My Kenny Wound
Sometimes healing doesn’t mean tying everything up in a pretty bow. Sometimes it means looking at the parts of ourselves we thought we’d buried, and realizing there’s still a bruise beneath the skin. It’s not weakness—it’s growth. It’s proof that we’re still unfolding, layer by layer.
🪄 Today’s Frequency:
“Choosing yourself isn’t selfish—it’s sacred. Every time you say no to what’s not for you, you say yes to the truth of who you are.”
Maybe I still had a Kenny wound. For a while, I thought I could just bury my feelings instead of facing them. I convinced myself that moving forward meant skipping the hard parts, avoiding the heaviness, and not sitting in what felt like negativity. But after reading through screenshots of texts between my sister Gena and my ex, I realized—there were still pieces of me I hadn’t faced.
He had reached out because my birthday was coming up and he wanted to do something “nice.” Gena wasn’t having it.

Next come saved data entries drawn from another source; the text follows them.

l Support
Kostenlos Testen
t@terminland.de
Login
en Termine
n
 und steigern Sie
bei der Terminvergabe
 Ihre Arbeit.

She let him have it for the things that had transpired since I walked away. She’s the only person I really opened up to in detail about it, so she was locked and loaded with truth. That’s what I love about us—we don’t play when it comes to one another. We may have our moments amongst ourselves, but mistreatment from the outside? That’s not happening. Gena handled it, boss-style. Thanks, sis. I love you. You’re a real one.
But as I read through those texts, I noticed something I wasn’t expecting—growth. The words I read, whether from him or reflected back in myself, felt clearer. No chaos. No poetry wrapped around pain. Just straightforward communication. Progress, in its own way.

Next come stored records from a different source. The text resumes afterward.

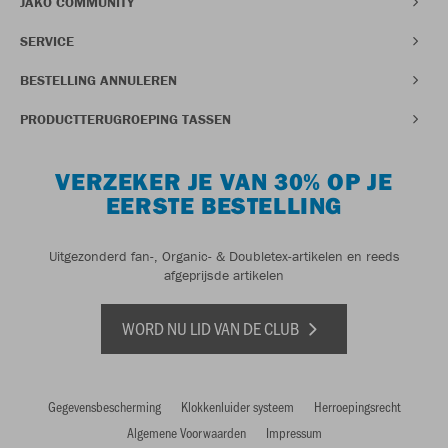
JAKO COMMUNITY
SERVICE
BESTELLING ANNULEREN
PRODUCTTERUGROEPING TASSEN
VERZEKER JE VAN 30% OP JE
EERSTE BESTELLING
Uitgezonderd fan-, Organic- & Doubletex-artikelen en reeds
afgeprijsde artikelen
WORD NU LID VAN DE CLUB
Gegevensbescherming
Klokkenluider systeem
Herroepingsrecht
Algemene Voorwaarden
Impressum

And still, even with that recognition, one truth remained: he is not my person. I have no desire, no purpose, no pull to bring him back into my life. The lessons have been received, the mirror has been honored, and I’ve outgrown the reflection.

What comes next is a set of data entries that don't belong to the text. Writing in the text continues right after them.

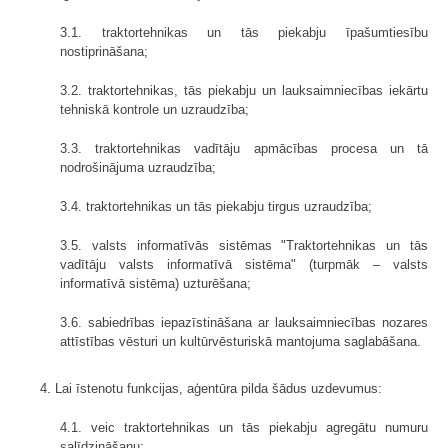
3.1. traktortehnikas un tās piekabju īpašumtiesību
nostiprināšana;
3.2. traktortehnikas, tās piekabju un lauksaimniecības iekārtu
tehniskā kontrole un uzraudzība;
3.3. traktortehnikas vadītāju apmācības procesa un tā
nodrošinājuma uzraudzība;
3.4. traktortehnikas un tās piekabju tirgus uzraudzība;
3.5. valsts informatīvās sistēmas "Traktortehnikas un tās
vadītāju valsts informatīvā sistēma" (turpmāk – valsts
informatīvā sistēma) uzturēšana;
3.6. sabiedrības iepazīstināšana ar lauksaimniecības nozares
attīstības vēsturi un kultūrvēsturiskā mantojuma saglabāšana.
4. Lai īstenotu funkcijas, aģentūra pilda šādus uzdevumus:
4.1. veic traktortehnikas un tās piekabju agregātu numuru
salīdzināšanu;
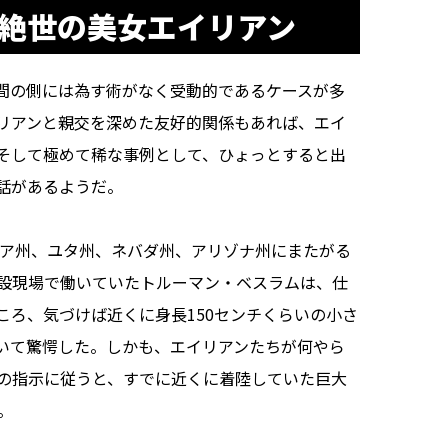
に絶世の美女エイリアン
間の側には為す術がなく受動的であるケースが多
リアンと親交を深めた友好的関係もあれば、エイ
そして極めて稀な事例として、ひょっとすると出
話があるようだ。
ニア州、ユタ州、ネバダ州、アリゾナ州にまたがる
設現場で働いていたトルーマン・ベスラムは、仕
ころ、気づけば近くに身長150センチくらいの小さ
いて驚愕した。しかも、エイリアンたちが何やら
の指示に従うと、すでに近くに着陸していた巨大
。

For the first time in my life, I chose me. Truly chose me. And it shaped me into a remembered woman.
I remember who the fuck I am.
I’m Julie Renee. Period.
We all have wounds that surprise us—ones we thought we had sealed but end up showing us where we’ve grown. The beauty isn’t in avoiding the wound but in recognizing the strength it took to heal it. This is the journey: to choose yourself, again and again, until there’s no doubt left about who you are.